Intrathecal steroids and nerve blocks are sometimes used in PHN.

• Bone marrow recipients with visceral dissemination have a mortality rate of approximately 10%.
• Long-term complications of ophthalmic zoster with corneal involvement occur in over 20% of such patients and may result in blindness.
• Morbidity associated with post-herpetic neuralgia increases with age.
• Haematogenous dissemination to the viscera occurs in 1 or 2% of immunocompetent patients but is more frequent in immunocompromised patients.

Post-herpetic neuralgia

Pain gradually resolves in most patients but it can persist for years. It is described as a deep, burning or aching pain, paraesthesia, dysaesthesia, hyperaesthesia, or electric shock-like pains.

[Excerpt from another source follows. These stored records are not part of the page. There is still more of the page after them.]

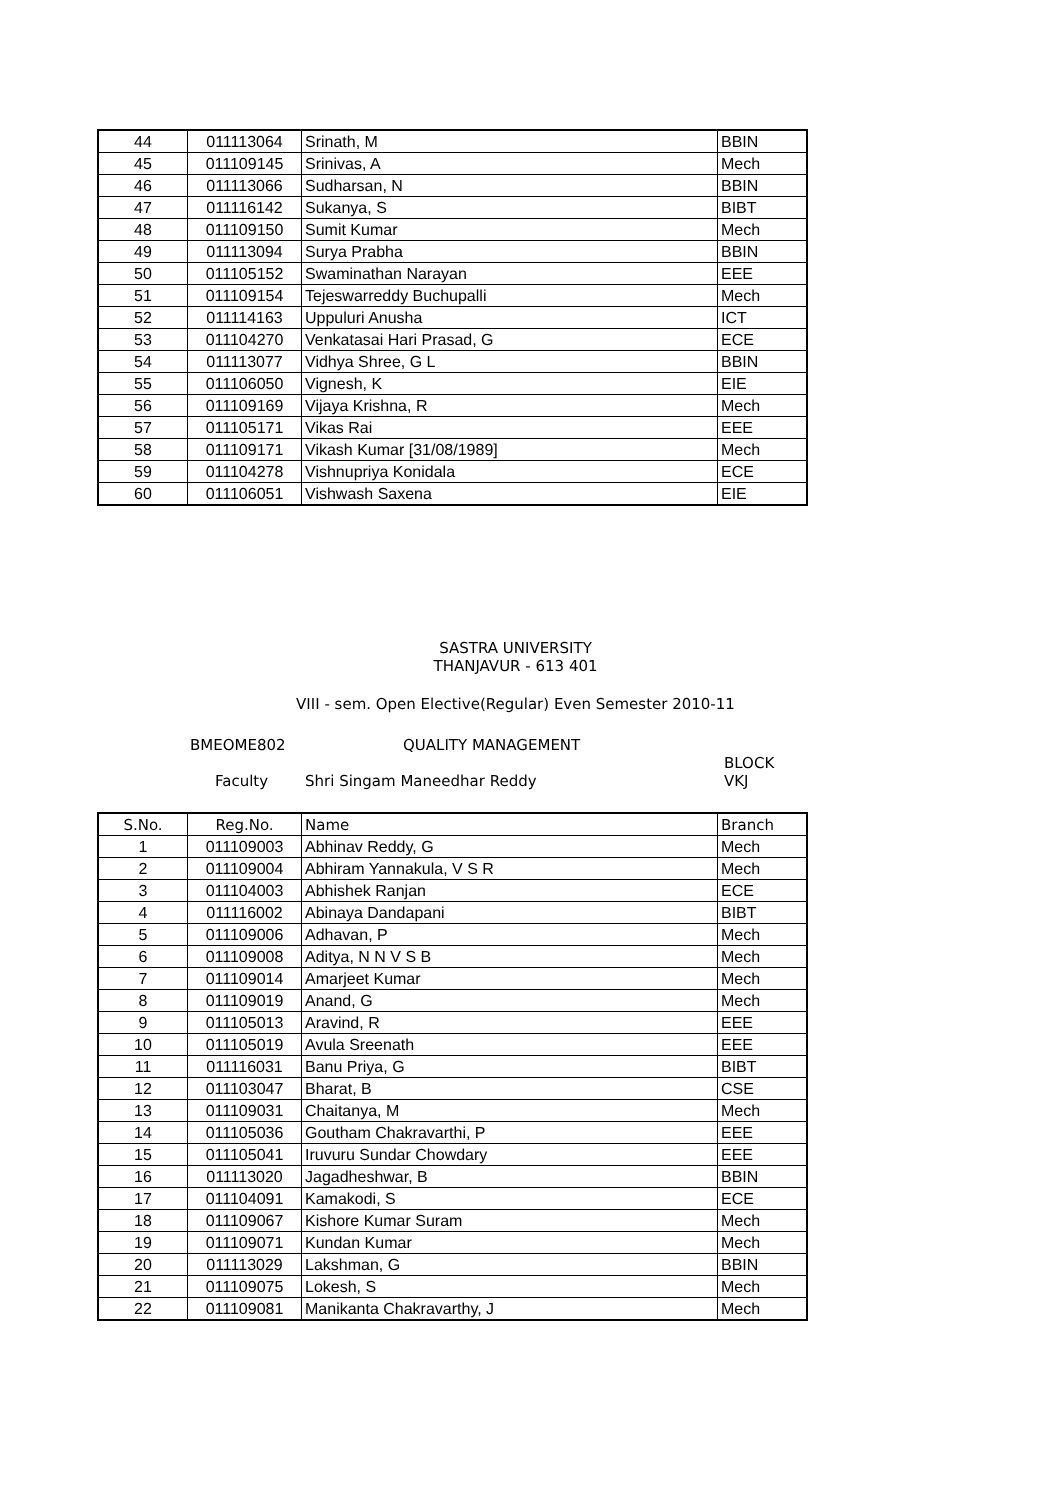| 44 | 011113064 | Srinath, M | BBIN |
| 45 | 011109145 | Srinivas, A | Mech |
| 46 | 011113066 | Sudharsan, N | BBIN |
| 47 | 011116142 | Sukanya, S | BIBT |
| 48 | 011109150 | Sumit Kumar | Mech |
| 49 | 011113094 | Surya Prabha | BBIN |
| 50 | 011105152 | Swaminathan Narayan | EEE |
| 51 | 011109154 | Tejeswarreddy Buchupalli | Mech |
| 52 | 011114163 | Uppuluri Anusha | ICT |
| 53 | 011104270 | Venkatasai Hari Prasad, G | ECE |
| 54 | 011113077 | Vidhya Shree, G L | BBIN |
| 55 | 011106050 | Vignesh, K | EIE |
| 56 | 011109169 | Vijaya Krishna, R | Mech |
| 57 | 011105171 | Vikas Rai | EEE |
| 58 | 011109171 | Vikash Kumar [31/08/1989] | Mech |
| 59 | 011104278 | Vishnupriya Konidala | ECE |
| 60 | 011106051 | Vishwash Saxena | EIE |
SASTRA UNIVERSITY
THANJAVUR - 613 401
VIII - sem. Open Elective(Regular) Even Semester 2010-11
BMEOME802 QUALITY MANAGEMENT
BLOCK
Faculty Shri Singam Maneedhar Reddy VKJ
| S.No. | Reg.No. | Name | Branch |
| --- | --- | --- | --- |
| 1 | 011109003 | Abhinav Reddy, G | Mech |
| 2 | 011109004 | Abhiram Yannakula, V S R | Mech |
| 3 | 011104003 | Abhishek Ranjan | ECE |
| 4 | 011116002 | Abinaya Dandapani | BIBT |
| 5 | 011109006 | Adhavan, P | Mech |
| 6 | 011109008 | Aditya, N N V S B | Mech |
| 7 | 011109014 | Amarjeet Kumar | Mech |
| 8 | 011109019 | Anand, G | Mech |
| 9 | 011105013 | Aravind, R | EEE |
| 10 | 011105019 | Avula Sreenath | EEE |
| 11 | 011116031 | Banu Priya, G | BIBT |
| 12 | 011103047 | Bharat, B | CSE |
| 13 | 011109031 | Chaitanya, M | Mech |
| 14 | 011105036 | Goutham Chakravarthi, P | EEE |
| 15 | 011105041 | Iruvuru Sundar Chowdary | EEE |
| 16 | 011113020 | Jagadheshwar, B | BBIN |
| 17 | 011104091 | Kamakodi, S | ECE |
| 18 | 011109067 | Kishore Kumar Suram | Mech |
| 19 | 011109071 | Kundan Kumar | Mech |
| 20 | 011113029 | Lakshman, G | BBIN |
| 21 | 011109075 | Lokesh, S | Mech |
| 22 | 011109081 | Manikanta Chakravarthy, J | Mech |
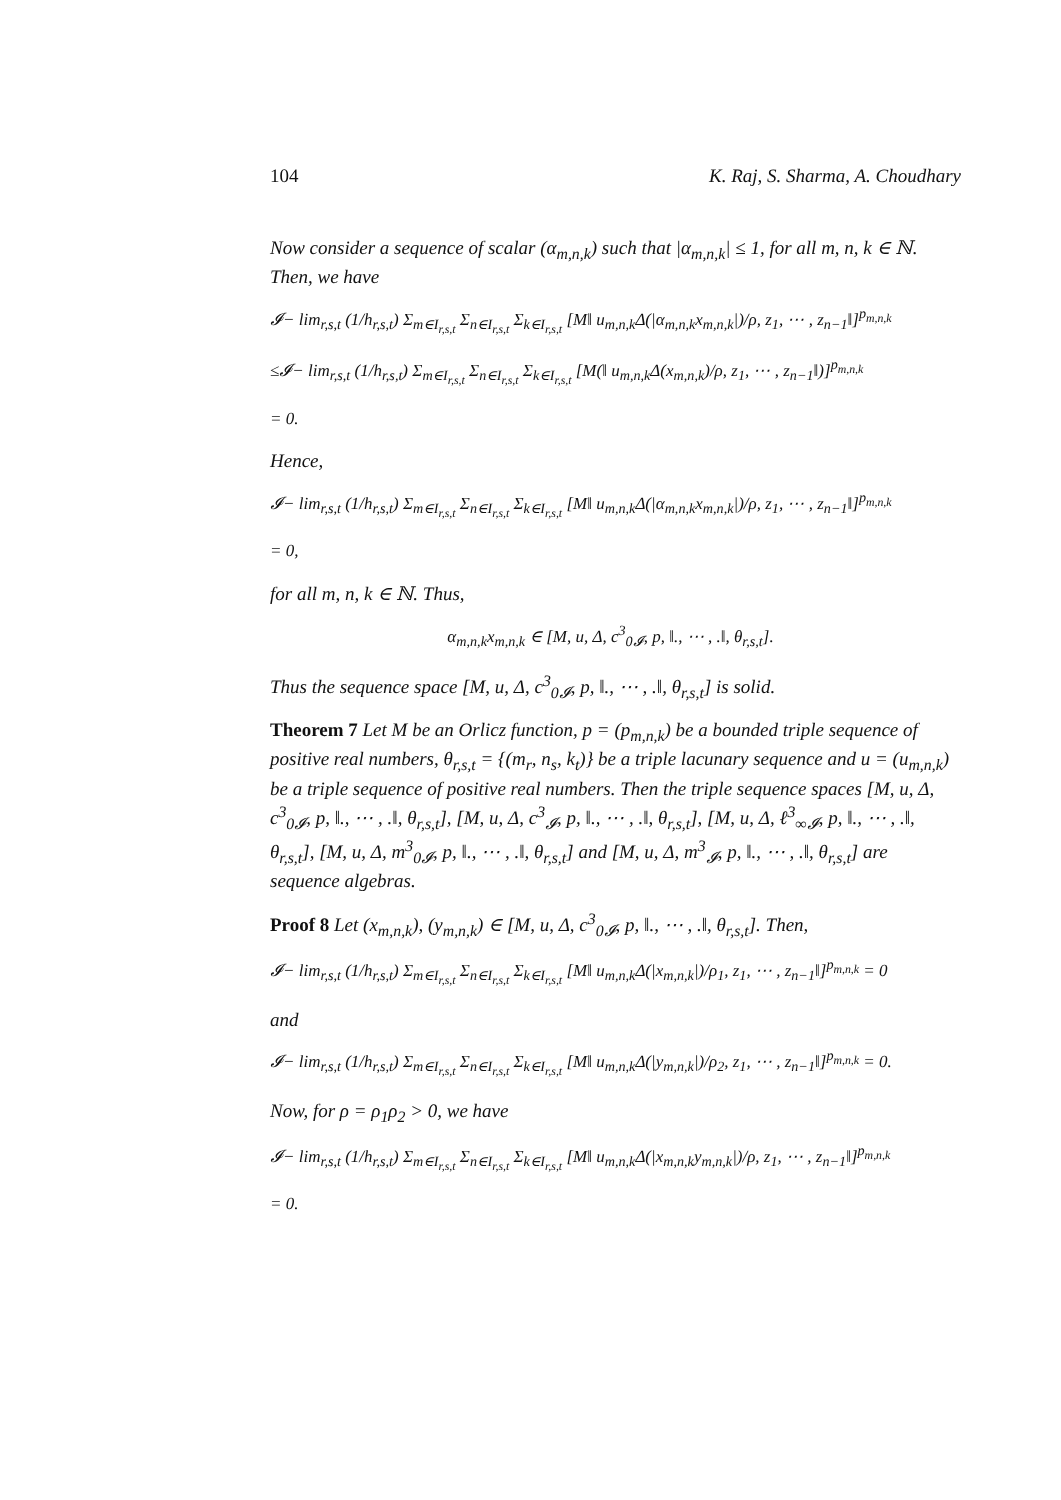104 K. Raj, S. Sharma, A. Choudhary
Now consider a sequence of scalar (α<sub>m,n,k</sub>) such that |α<sub>m,n,k</sub>| ≤ 1, for all m, n, k ∈ ℕ. Then, we have
𝓘− lim<sub>r,s,t</sub> (1/h<sub>r,s,t</sub>) Σ<sub>m∈I<sub>r,s,t</sub></sub> Σ<sub>n∈I<sub>r,s,t</sub></sub> Σ<sub>k∈I<sub>r,s,t</sub></sub> [M‖ u<sub>m,n,k</sub>Δ(|α<sub>m,n,k</sub>x<sub>m,n,k</sub>|)/ρ, z<sub>1</sub>, ⋯ , z<sub>n−1</sub>‖]<sup>p<sub>m,n,k</sub></sup>
≤𝓘− lim<sub>r,s,t</sub> (1/h<sub>r,s,t</sub>) Σ<sub>m∈I<sub>r,s,t</sub></sub> Σ<sub>n∈I<sub>r,s,t</sub></sub> Σ<sub>k∈I<sub>r,s,t</sub></sub> [M(‖ u<sub>m,n,k</sub>Δ(x<sub>m,n,k</sub>)/ρ, z<sub>1</sub>, ⋯ , z<sub>n−1</sub>‖)]<sup>p<sub>m,n,k</sub></sup>
= 0.
Hence,
𝓘− lim<sub>r,s,t</sub> (1/h<sub>r,s,t</sub>) Σ<sub>m∈I<sub>r,s,t</sub></sub> Σ<sub>n∈I<sub>r,s,t</sub></sub> Σ<sub>k∈I<sub>r,s,t</sub></sub> [M‖ u<sub>m,n,k</sub>Δ(|α<sub>m,n,k</sub>x<sub>m,n,k</sub>|)/ρ, z<sub>1</sub>, ⋯ , z<sub>n−1</sub>‖]<sup>p<sub>m,n,k</sub></sup>
= 0,
for all m, n, k ∈ ℕ. Thus,
α<sub>m,n,k</sub>x<sub>m,n,k</sub> ∈ [M, u, Δ, c<sup>3</sup><sub>0𝓘</sub>, p, ‖., ⋯ , .‖, θ<sub>r,s,t</sub>].
Thus the sequence space [M, u, Δ, c<sup>3</sup><sub>0𝓘</sub>, p, ‖., ⋯ , .‖, θ<sub>r,s,t</sub>] is solid.
Theorem 7 Let M be an Orlicz function, p = (p<sub>m,n,k</sub>) be a bounded triple sequence of positive real numbers, θ<sub>r,s,t</sub> = {(m<sub>r</sub>, n<sub>s</sub>, k<sub>t</sub>)} be a triple lacunary sequence and u = (u<sub>m,n,k</sub>) be a triple sequence of positive real numbers. Then the triple sequence spaces [M, u, Δ, c<sup>3</sup><sub>0𝓘</sub>, p, ‖., ⋯ , .‖, θ<sub>r,s,t</sub>], [M, u, Δ, c<sup>3</sup><sub>𝓘</sub>, p, ‖., ⋯ , .‖, θ<sub>r,s,t</sub>], [M, u, Δ, ℓ<sup>3</sup><sub>∞𝓘</sub>, p, ‖., ⋯ , .‖, θ<sub>r,s,t</sub>], [M, u, Δ, m<sup>3</sup><sub>0𝓘</sub>, p, ‖., ⋯ , .‖, θ<sub>r,s,t</sub>] and [M, u, Δ, m<sup>3</sup><sub>𝓘</sub>, p, ‖., ⋯ , .‖, θ<sub>r,s,t</sub>] are sequence algebras.
Proof 8 Let (x<sub>m,n,k</sub>), (y<sub>m,n,k</sub>) ∈ [M, u, Δ, c<sup>3</sup><sub>0𝓘</sub>, p, ‖., ⋯ , .‖, θ<sub>r,s,t</sub>]. Then,
𝓘− lim<sub>r,s,t</sub> (1/h<sub>r,s,t</sub>) Σ<sub>m∈I<sub>r,s,t</sub></sub> Σ<sub>n∈I<sub>r,s,t</sub></sub> Σ<sub>k∈I<sub>r,s,t</sub></sub> [M‖ u<sub>m,n,k</sub>Δ(|x<sub>m,n,k</sub>|)/ρ<sub>1</sub>, z<sub>1</sub>, ⋯ , z<sub>n−1</sub>‖]<sup>p<sub>m,n,k</sub></sup> = 0
and
𝓘− lim<sub>r,s,t</sub> (1/h<sub>r,s,t</sub>) Σ<sub>m∈I<sub>r,s,t</sub></sub> Σ<sub>n∈I<sub>r,s,t</sub></sub> Σ<sub>k∈I<sub>r,s,t</sub></sub> [M‖ u<sub>m,n,k</sub>Δ(|y<sub>m,n,k</sub>|)/ρ<sub>2</sub>, z<sub>1</sub>, ⋯ , z<sub>n−1</sub>‖]<sup>p<sub>m,n,k</sub></sup> = 0.
Now, for ρ = ρ<sub>1</sub>ρ<sub>2</sub> > 0, we have
𝓘− lim<sub>r,s,t</sub> (1/h<sub>r,s,t</sub>) Σ<sub>m∈I<sub>r,s,t</sub></sub> Σ<sub>n∈I<sub>r,s,t</sub></sub> Σ<sub>k∈I<sub>r,s,t</sub></sub> [M‖ u<sub>m,n,k</sub>Δ(|x<sub>m,n,k</sub>y<sub>m,n,k</sub>|)/ρ, z<sub>1</sub>, ⋯ , z<sub>n−1</sub>‖]<sup>p<sub>m,n,k</sub></sup>
= 0.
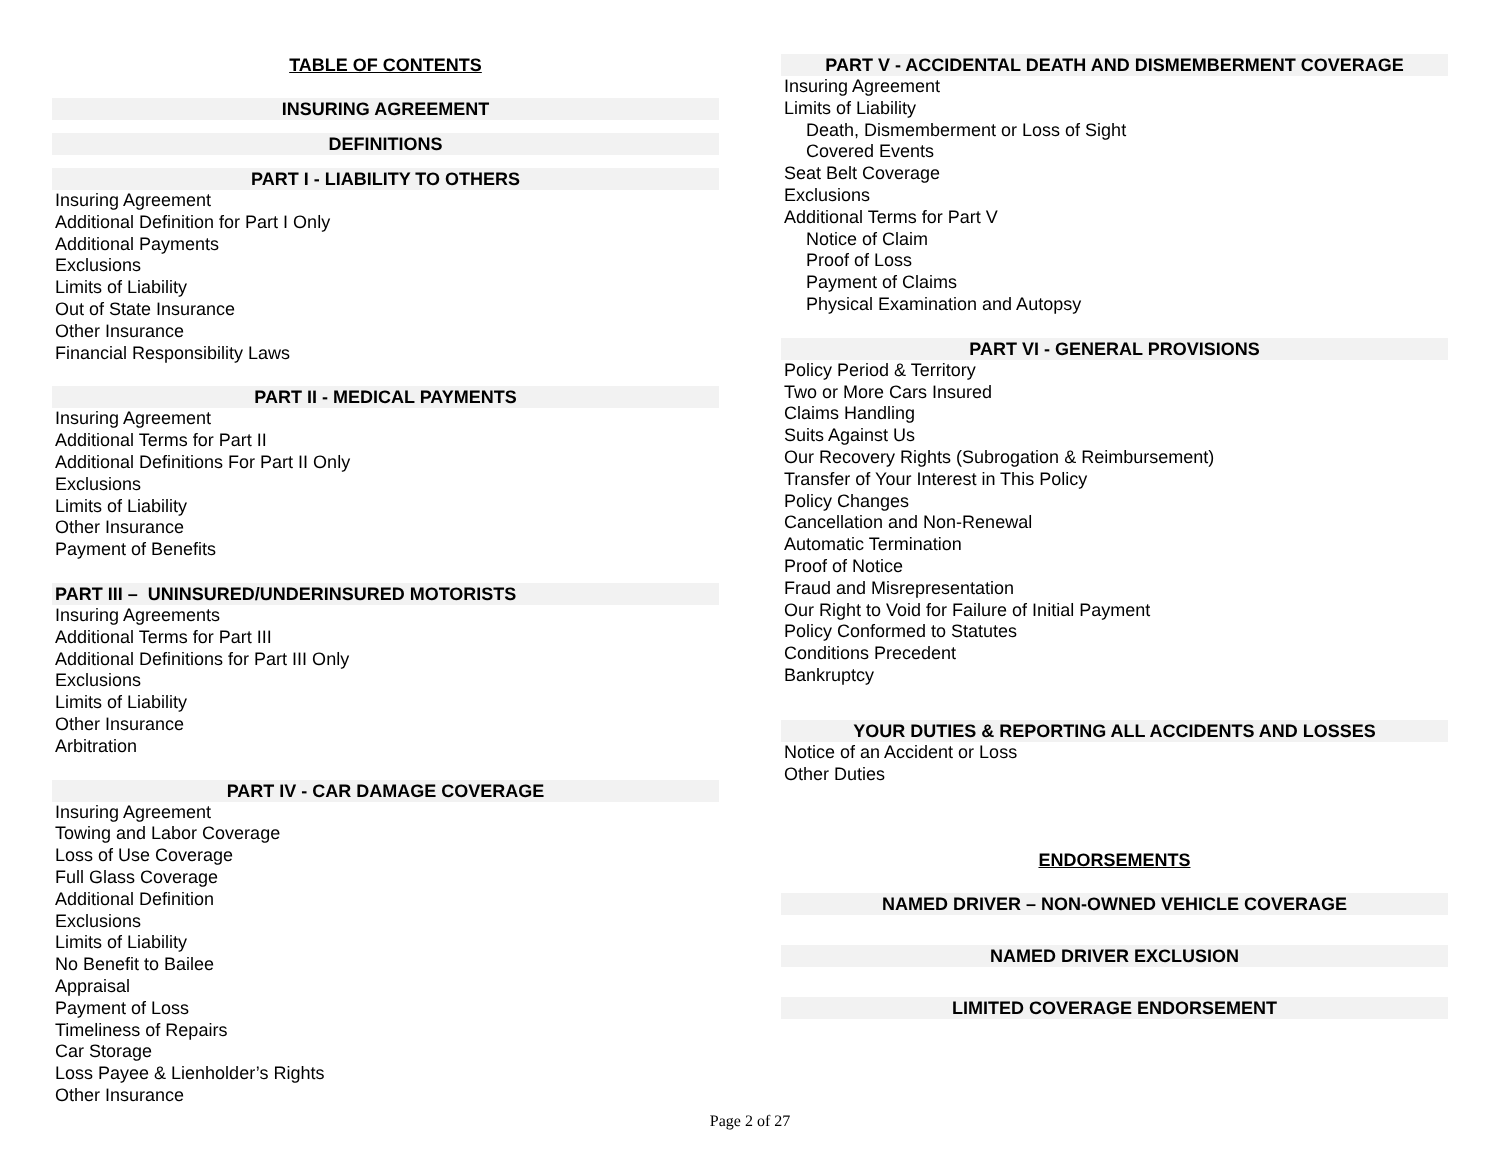TABLE OF CONTENTS
INSURING AGREEMENT
DEFINITIONS
PART I - LIABILITY TO OTHERS
Insuring Agreement
Additional Definition for Part I Only
Additional Payments
Exclusions
Limits of Liability
Out of State Insurance
Other Insurance
Financial Responsibility Laws
PART II - MEDICAL PAYMENTS
Insuring Agreement
Additional Terms for Part II
Additional Definitions For Part II Only
Exclusions
Limits of Liability
Other Insurance
Payment of Benefits
PART III – UNINSURED/UNDERINSURED MOTORISTS
Insuring Agreements
Additional Terms for Part III
Additional Definitions for Part III Only
Exclusions
Limits of Liability
Other Insurance
Arbitration
PART IV - CAR DAMAGE COVERAGE
Insuring Agreement
Towing and Labor Coverage
Loss of Use Coverage
Full Glass Coverage
Additional Definition
Exclusions
Limits of Liability
No Benefit to Bailee
Appraisal
Payment of Loss
Timeliness of Repairs
Car Storage
Loss Payee & Lienholder’s Rights
Other Insurance
PART V - ACCIDENTAL DEATH AND DISMEMBERMENT COVERAGE
Insuring Agreement
Limits of Liability
Death, Dismemberment or Loss of Sight
Covered Events
Seat Belt Coverage
Exclusions
Additional Terms for Part V
Notice of Claim
Proof of Loss
Payment of Claims
Physical Examination and Autopsy
PART VI - GENERAL PROVISIONS
Policy Period & Territory
Two or More Cars Insured
Claims Handling
Suits Against Us
Our Recovery Rights (Subrogation & Reimbursement)
Transfer of Your Interest in This Policy
Policy Changes
Cancellation and Non-Renewal
Automatic Termination
Proof of Notice
Fraud and Misrepresentation
Our Right to Void for Failure of Initial Payment
Policy Conformed to Statutes
Conditions Precedent
Bankruptcy
YOUR DUTIES & REPORTING ALL ACCIDENTS AND LOSSES
Notice of an Accident or Loss
Other Duties
ENDORSEMENTS
NAMED DRIVER – NON-OWNED VEHICLE COVERAGE
NAMED DRIVER EXCLUSION
LIMITED COVERAGE ENDORSEMENT
Page 2 of 27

If pain lasts for more than 3 months it is defined as post-herpetic neuralgia. It can be long-lasting, refractory to treatment and even lead the sufferer to suicide. The most important risk factor for PHN is age. At age 60, approximately 60% of patients with shingles develop PHN, and at age 70, 75% develop PHN. The affected area may show evidence of scarring and sensation may be different. The risk is greatest in the trigeminal area, especially the ophthalmic division.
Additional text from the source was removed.